Storie vere di atleti, fatte di coraggio e determinazione

di Special Olympics Italia*
Sono quelle dei 2.700 atleti con e senza disabilità intellettiva, provenienti da ogni parte del mondo, tra i quali anche 34 Azzurri, che hanno partecipato in Austria ai Giochi Mondiali Invernali Special Olympics, tutti uniti dalla profonda volontà di dimostrare che lo sport è uno straordinario mezzo, in grado di generare inclusione e di anteporre alle differenti capacità il rispetto comune di ogni sportivo, di ogni essere umano. Tanti atleti che, al di là dei risultati agonistici, hanno preso piena coscienza delle proprie potenzialità, crescendo in autonomia, socialità e apertura al mondo
Giochi Mondiali Invernali Special Olympics, Austria 2017: delegazione italiana
I 34 componenti della squadra azzurra che hanno partecipato ai Giochi Mondiali Invernali Special Olympics in Austria, conquistando complessivamente 13 medaglie d’oro, 9 d’argento e 14 di bronzo

Giulia aveva difficoltà a relazionarsi con i suoi coetanei che tendevano ad isolarla; Mario, cresciuto in campagna in una famiglia di agricoltori, numerosa e semplice, non aveva mai avuto l’opportunità di viaggiare; Luisa credeva che non avrebbe più potuto coltivare la propria passione; Alessandro voleva a tutti i costi seguire la pista del fratello maggiore, istruttore di sci.
Partiamo da loro, e dai loro esempi di vita, storie vere, fatte di coraggio e determinazione, per raccontare i 34 atleti azzurri chiamati a rappresentare l’Italia ai Giochi Mondiali Invernali Special Olympics [se ne legga la presentazione nel nostro giornale, N.d.R.], il grande evento che in Austria, nel marzo scorso, ha coinvolto ben 2.700 atleti con e senza disabilità intellettiva, provenienti da ogni parte del mondo, uniti dalla profonda volontà di dimostrare che lo sport è uno straordinario mezzo, in grado di generare inclusione e di anteporre alle differenti capacità il rispetto comune di ogni atleta, di ogni essere umano; dallo sport, alla vita. Ci sono riusciti!

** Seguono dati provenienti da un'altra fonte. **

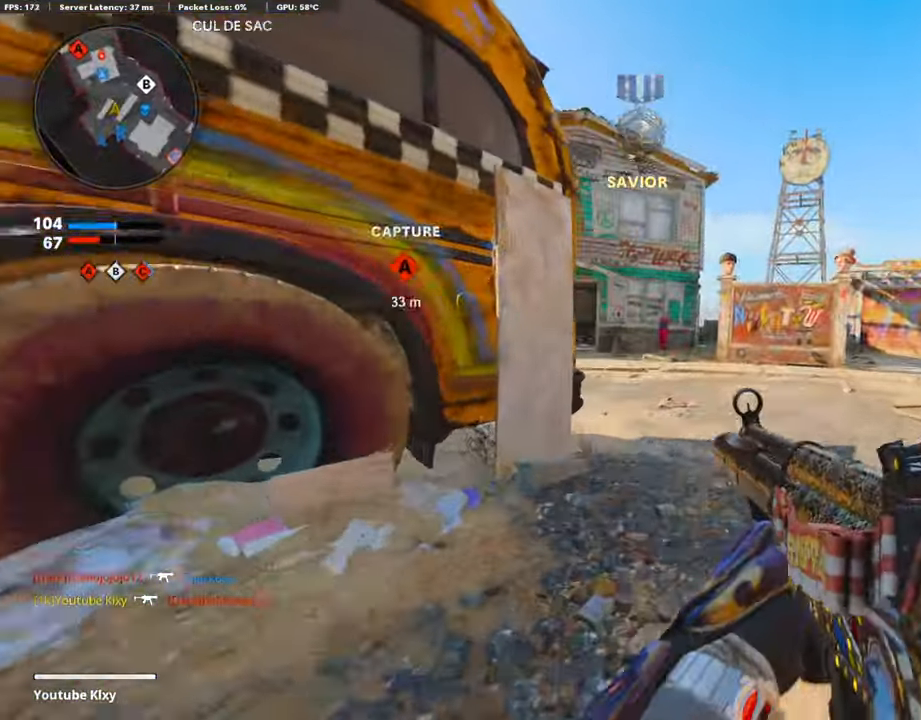
{"buttons": [], "left_stick": "left", "right_stick": "left", "events": [[17, "right_stick", "left"], [370, "L1", "up"], [370, "left_stick", "left"]]}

Sotto gli occhi ammirati di 3.000 volontari, 1.100 tecnici, circa 20.000 spettatori in loco e milioni attraverso i canali televisivi di tutto il mondo, le gare austriache hanno presentato dunque in totale nove discipline degli sport invernali: pattinaggio artistico (tradizionale e unificato); pattinaggio di velocità su ghiaccio; floor hockey (tradizionale e unificato); floorball (tradizionale e unificato); corsa con le racchette da neve; sci alpino; sci nordico; snowboard; stick shooting (derivazione del curling).
Gareggiando “con tutte le forze” – così come recita il giuramento dell’atleta Special Olympics – nello sci alpino, nel nordico, nella corsa con le racchette da neve e nello snowboard, gli Azzurri sono rientrati in Italia con 13 medaglie d’oro, 9 d’argento e 14 di bronzo, ma, al di là dei successi, c’è un traguardo, oltre i gradini di un podio, che è stato sicuramente tagliato. Si trova dentro ad ogni singolo atleta che, attraverso la partecipazione a un evento di tale portata, ha preso piena coscienza delle proprie potenzialità, è cresciuto in autonomia, socialità e apertura al mondo, un mondo sfaccettato, fatto di 106 colori, culture, tanti quanti erano i Paesi partecipanti, uniti sotto un’unica bandiera, quella dell’inclusione.
E così, ai Giochi Mondiali in Austria – come, a dire il vero, in ogni evento di Special Olympics – è molto facile diventare spettatori di gesti altamente improbabili in altri contesti, non solo sportivi: c’è chi gioisce al traguardo all’unisono con l’avversario più vicino, non perché non comprenda il valore di una medaglia, ma perché sa che la sfida da vincere è, prima di tutto, con se stessi. C’è chi, durante la gara, si ferma per aiutare chi si trova in difficoltà e chi, nonostante le proprie difficoltà, vuole terminare ad ogni costo il suo percorso.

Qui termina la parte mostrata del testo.